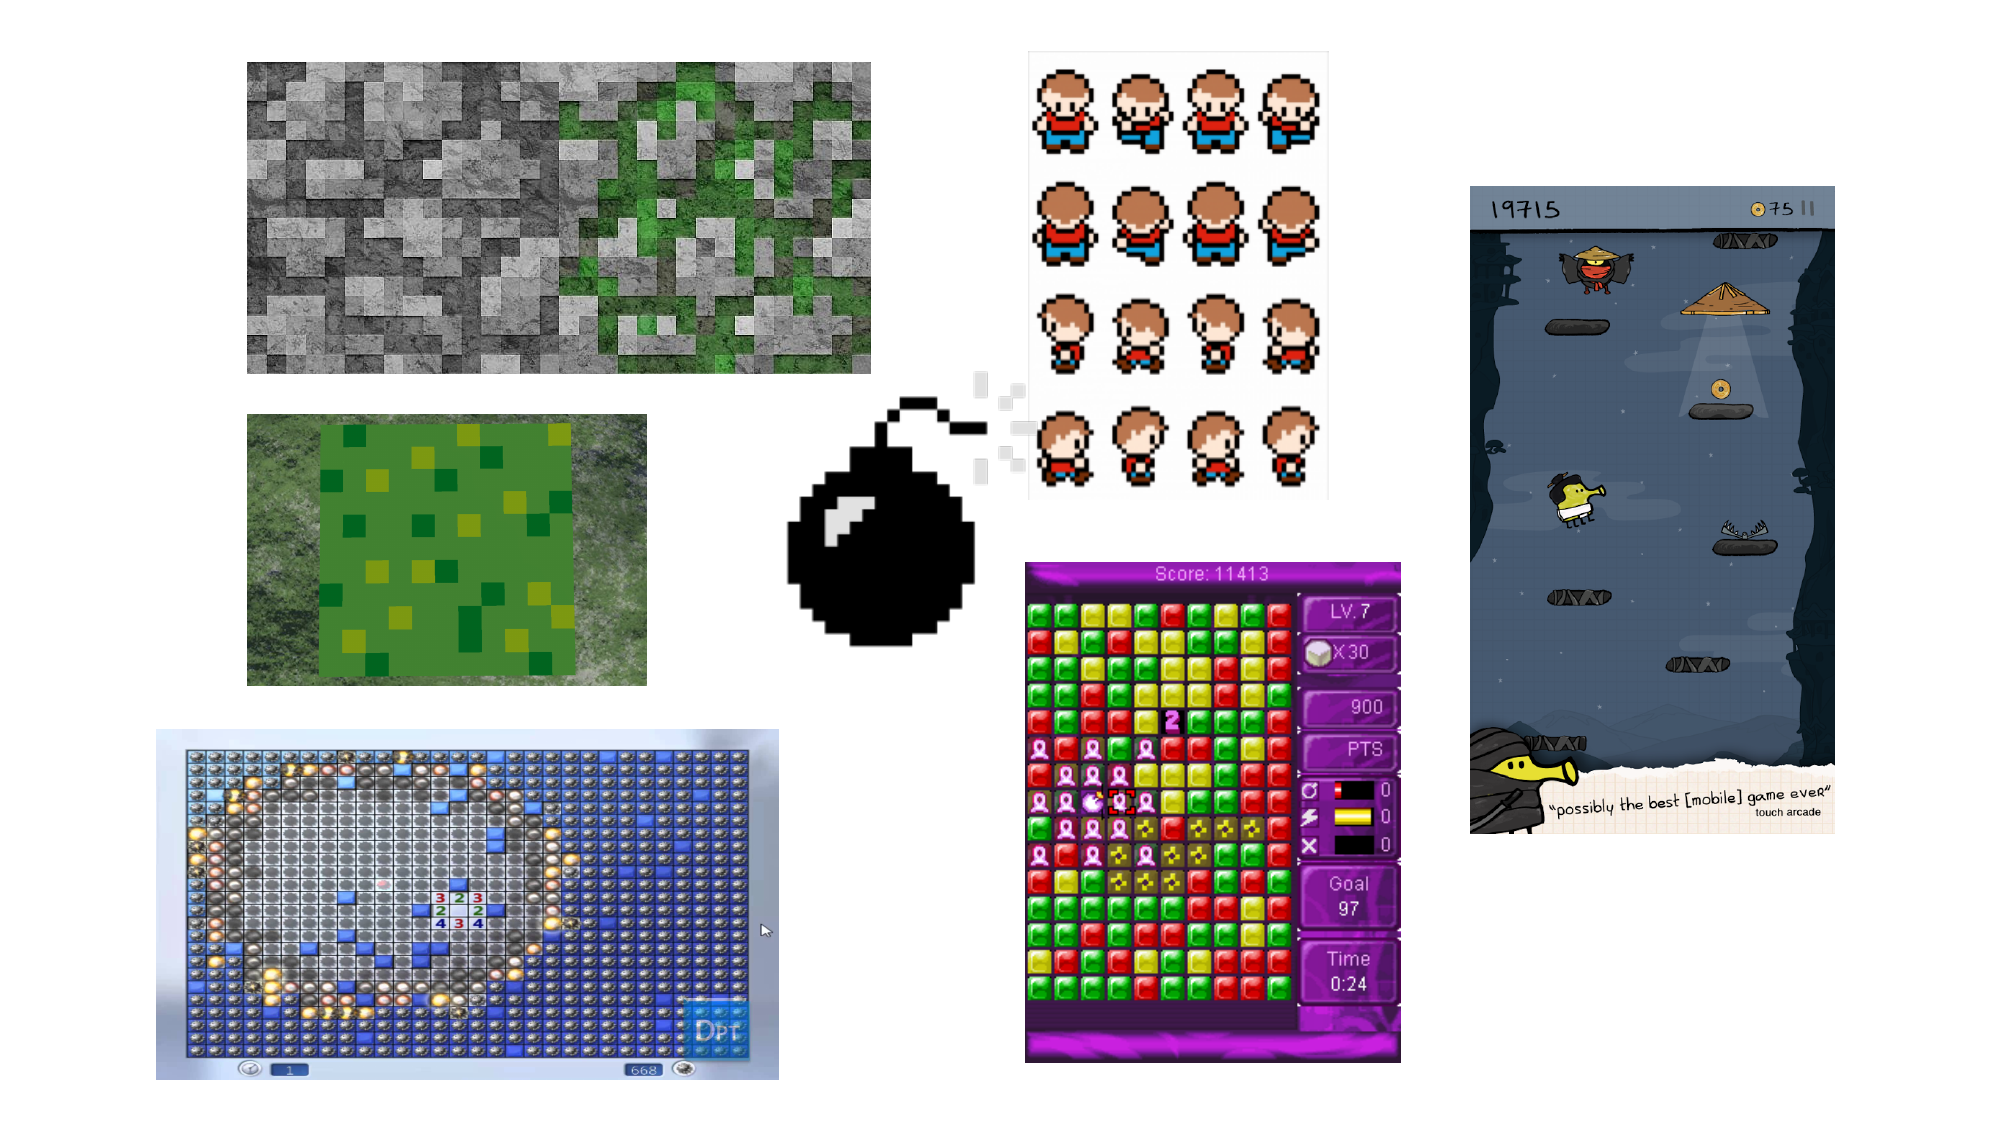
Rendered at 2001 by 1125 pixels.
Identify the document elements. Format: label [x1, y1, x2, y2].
--
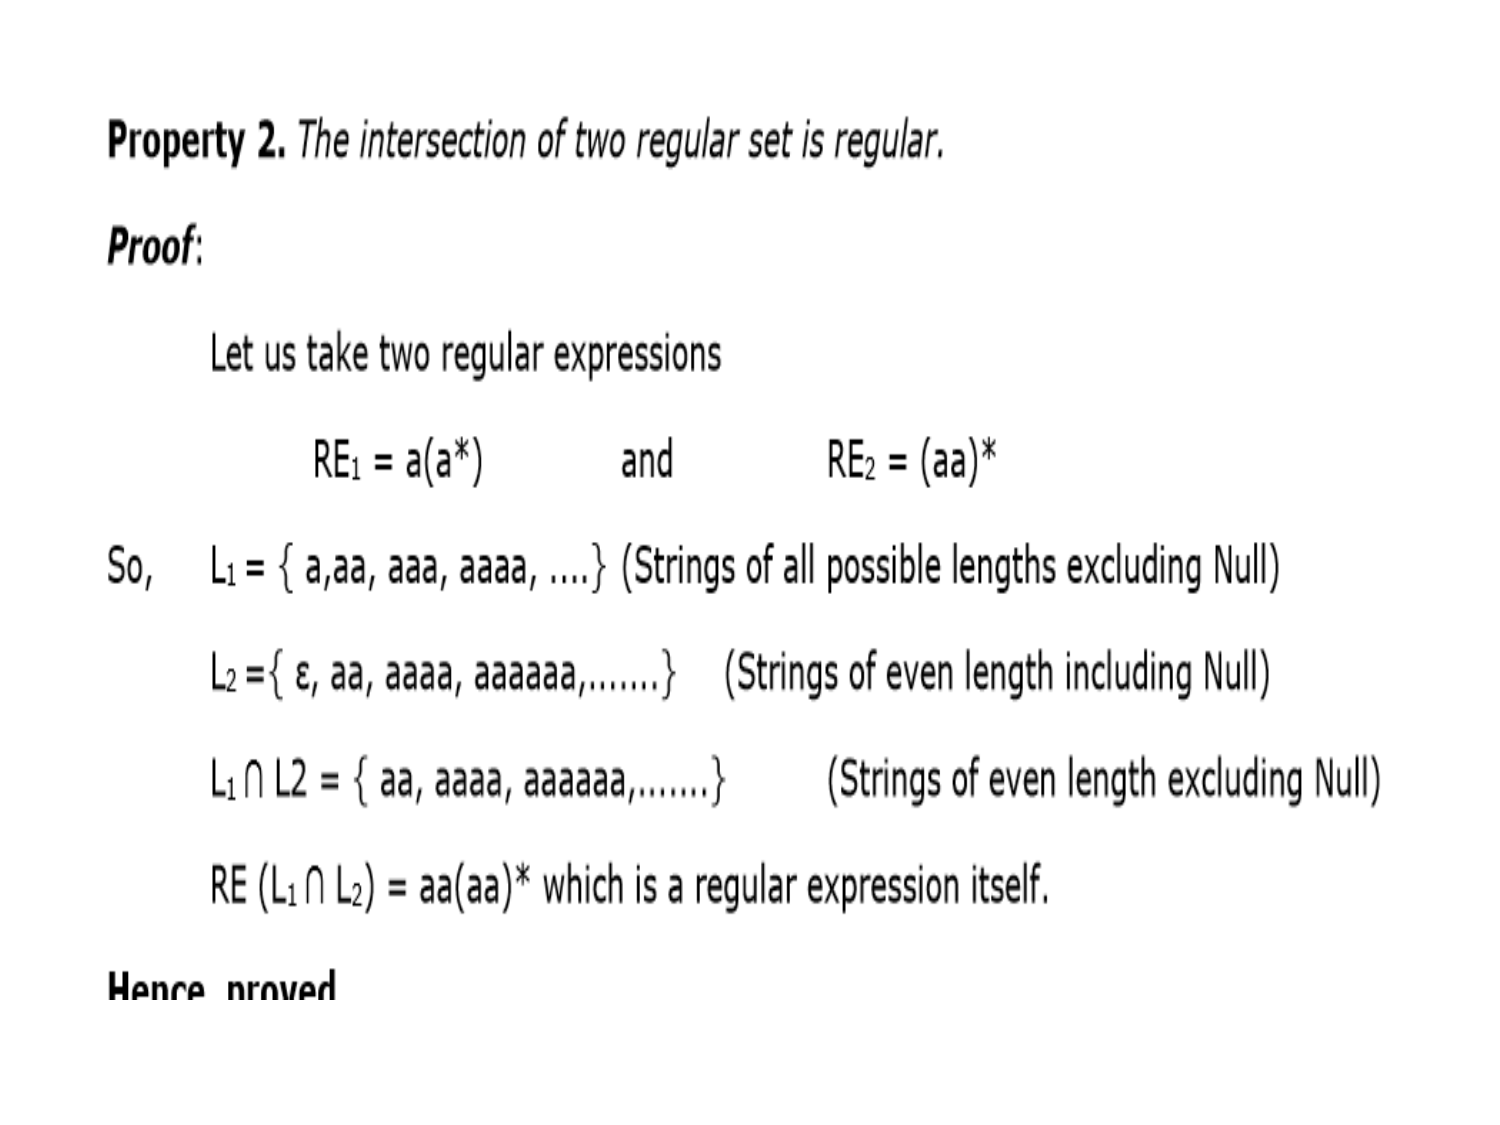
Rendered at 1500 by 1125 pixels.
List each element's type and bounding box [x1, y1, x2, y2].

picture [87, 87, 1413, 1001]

What is required: After identifying the lines above that contain "Rendered", copy each one.

Task answer:
Rendered at 2001 by 1125 pixels.
Rendered at 1500 by 1125 pixels.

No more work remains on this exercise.